New York: Treffen des Nahost-Quartetts
Das palästinensische Volk dürfe nicht für den Wahlsieg der Hamas büßen, schrieb Präsident Mahmoud Abbas in einem Brief an das Quartett, das am Dienstag in New York zusammenkommt. Erwartet werden auch Vertreter der Weltbank, die bereits vor einer humanitären Krise mit unabsehbaren Folgen gewarnt hat. In Israel ist es nach Informationen der Zeitung Yedioth Ahronoth erstmals zu einem Kontakt zwischen einem Vertreter der Regierung und inhaftierten palästinensischen Hamas-Abgeordneten gekommen.
Abbas forderte in seinem Brief ein Ende der nach der Hamas-Regierungsübernahme verhängten internationalen Sanktionen und fügte hinzu: Wir werden nicht klein beigeben und die Rechte unseres Volkes aufs Spiel setzen oder die Rechtmäßigkeit der Besetzung unseres Landes anerkennen. Hamas-Premier Ismail Haniyeh appellierte seinerseits an das Quartett, die autoritäre Politik der Druckausübung einzustellen, die von den USA diktiert würde. Chefunterhändler Saeb Erekat von der abgewählten Fatah sagte, die Hamas-Regierung sei erst sechs Wochen im Amt und müsse eine Chance bekommen. Abbas hatte am Montag seine Bereitschaft zu sofortigen Verhandlungen mit der neuen israelischen Regierung über die Umsetzung des internationalen Friedensfahrplans (Roadmap) erklärt, die einen souveränen und existenzfähigen palästinensischen Staat im Westjordanland und Gaza-Streifen zum Ziel hat.

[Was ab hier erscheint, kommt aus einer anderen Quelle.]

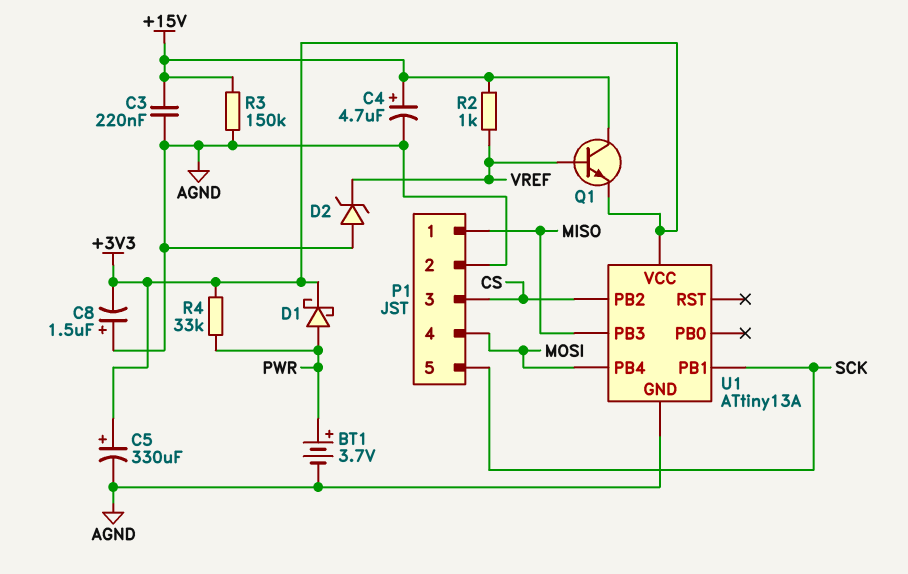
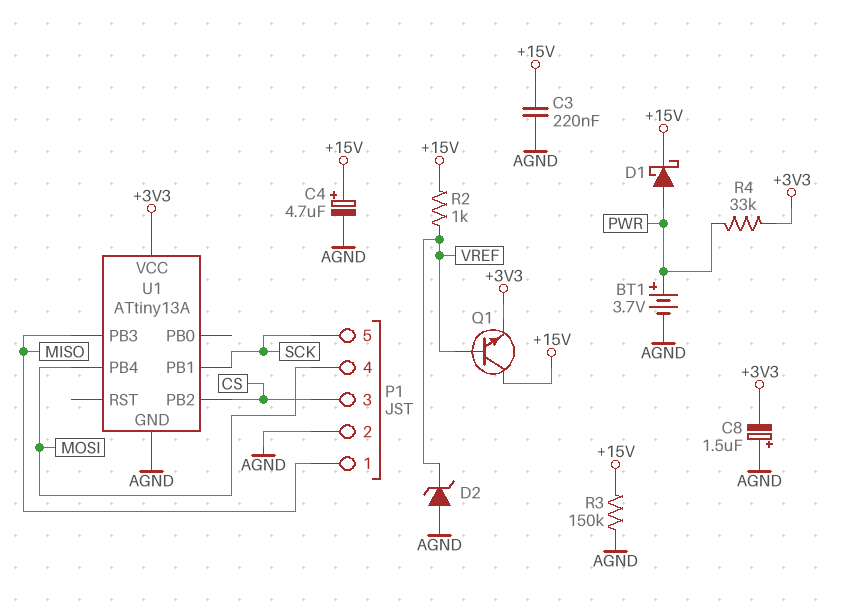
C5: 330uF (plus +3V3, minus AGND) -> none
D1: schottky (A PWR, K +3V3) -> schottky (A PWR, K +15V)

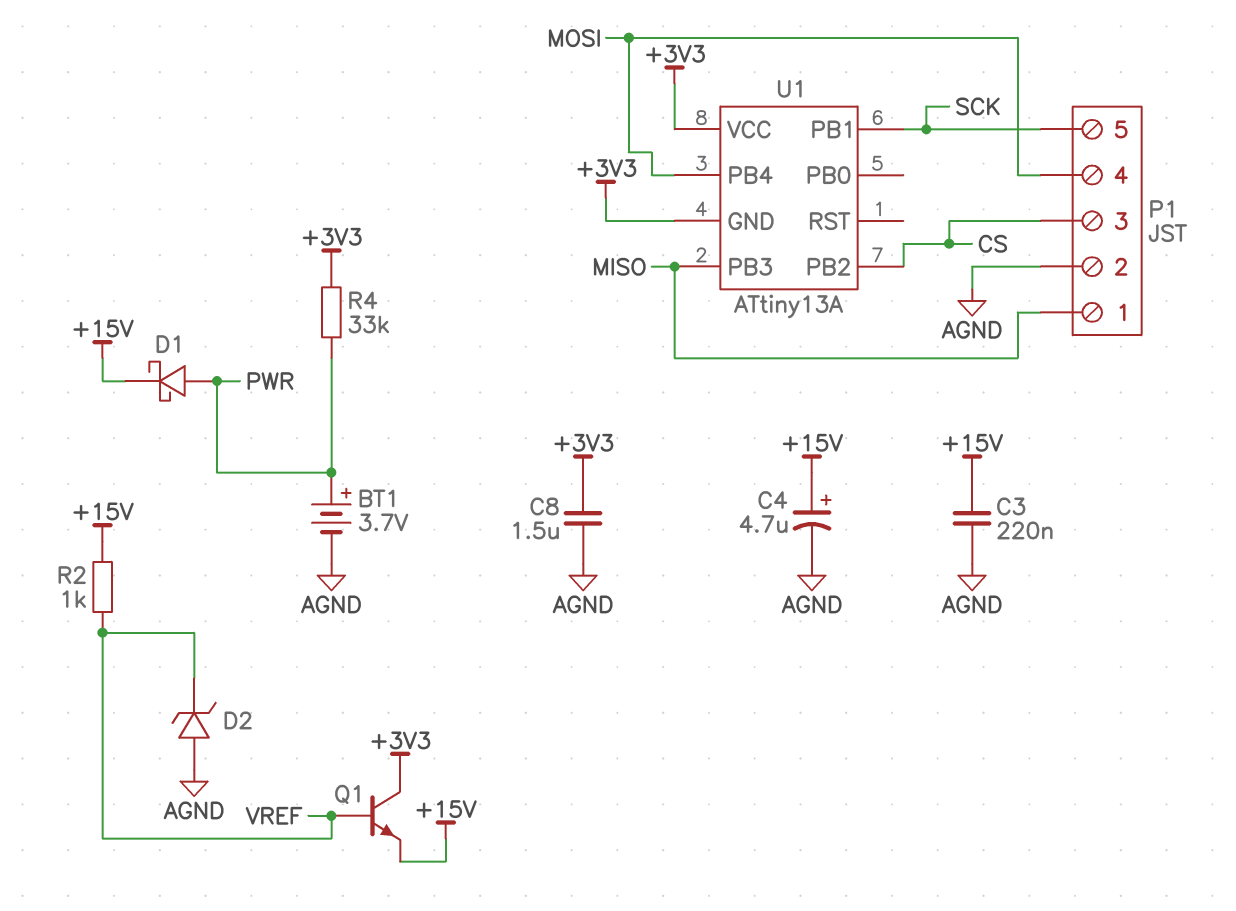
C8: 1.5uF (plus AGND, minus +3V3) -> 1.5uF (+3V3, AGND)
Q1: NPN (B VREF, C +15V, E +3V3) -> NPN (B VREF, C +3V3, E +15V)
R3: 150k (+15V, AGND) -> none
U1 pin GND: AGND -> +3V3

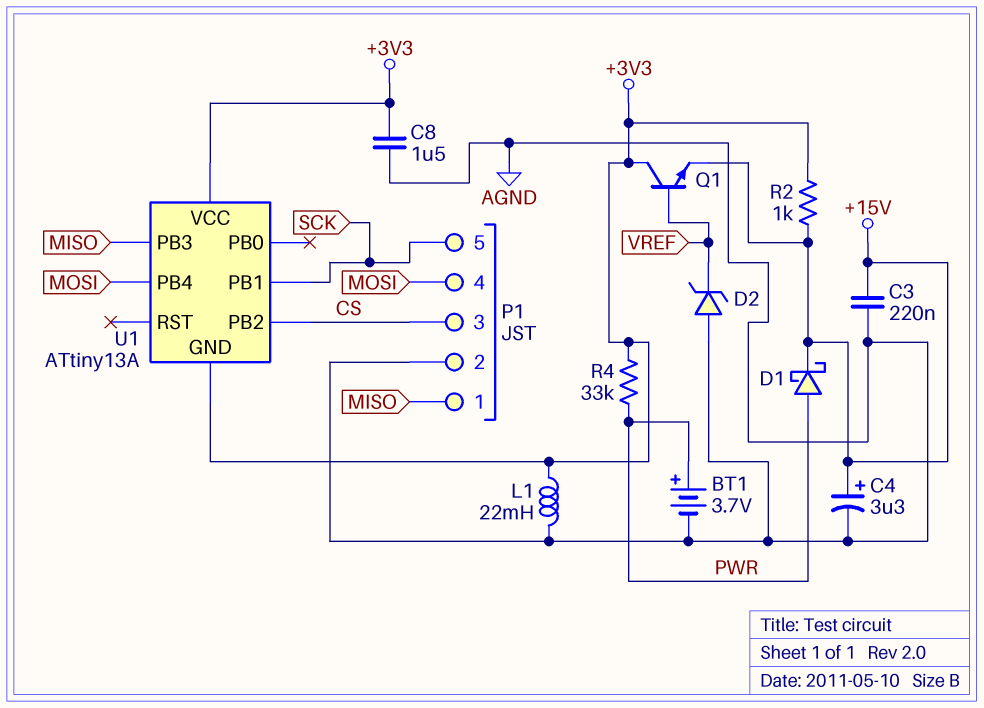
C4: 4.7uF (plus +15V, minus AGND) -> 3.3uF (plus +15V, minus AGND)
L1: none -> 22mH (+3V3, AGND)
R2: 1k (+15V, VREF) -> 1k (+3V3, +15V)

Im Vordergrund der Quartett-Gespräche steht der drohende finanzielle Kollaps der palästinensischen Selbstverwaltung. Die Europäische Union fordert von Israel die Überweisung der seit dem Hamas-Wahlsieg zurückgehaltenen Zolleinnahmen. Die israelische Regierung hat die in den Oslo-Verträgen geregelten Transfers von Steuer- und Zolleinnahmen an die Palästinenser gestoppt. Die palästinensische Selbstverwaltung hat ihren 160.000 Angestellten seit März keine Gehälter mehr zahlen können. Die USA und die EU machen die Wiederaufnahme der Zahlungen unter anderem von einer Anerkennung Israels durch die Hamas abhängig, was diese bisher ablehnt.
Haniyeh hat am Dienstag zu einem Dringlichkeitstreffen der Führungsspitzen von Hamas und Fatah aufgerufen, um ein Ende der blutigen Zusammenstößen zwischen Anhängern der beiden Organisationen im Gaza-Streifen herbeizuführen. Er habe mit den Führern seiner eigenen Partei und der bei den Parlamentswahlen im Jänner unterlegenen Fatah gesprochen und sie aufgefordert, gegen den wechselseitigen Waffeneinsatz einzuschreiten, erklärte Haniyeh in Gaza. Bei neuen Schießereien sind inzwischen am Dienstag mindestens zehn Menschen verletzt worden, darunter Schulkinder. Zwischen Hamas- und Fatah-Anhängern war es bereits am Vortag zu blutigen Zusammenstößen gekommen. Dabei wurden drei Menschen getötet.
Der Berater für arabische Angelegenheiten im israelischen Sicherheitsministerium, Motti Saken, habe jüngst mit inhaftierten Hamas-Parlamentariern über deren politische Ansichten diskutiert, berichtete die israelische Tageszeitung Yedioth Ahronoth unter Berufung auf Hamas-Kreise. Saken habe mit mehreren Insassen zweier Gefängnisse – darunter Hamas-Abgeordnete – geredet, um sich ein Bild von ihrer Stimmung machen zu können. Ein Ministeriumssprecher wollte sich auf Anfrage nicht eindeutig zu dem Zeitungsbericht äußern. Er erklärte, Saken habe sich vor etwa zwei Wochen im Rahmen seiner üblichen Tätigkeit mit Sicherheitsgefangenen getroffen. Details wollte der Sprecher nicht nennen. Israel hält etwa ein Dutzend von Hamas-Abgeordneten, die im Jänner gewählt wurden, mit Verweis auf Sicherheitsverstöße gefangen.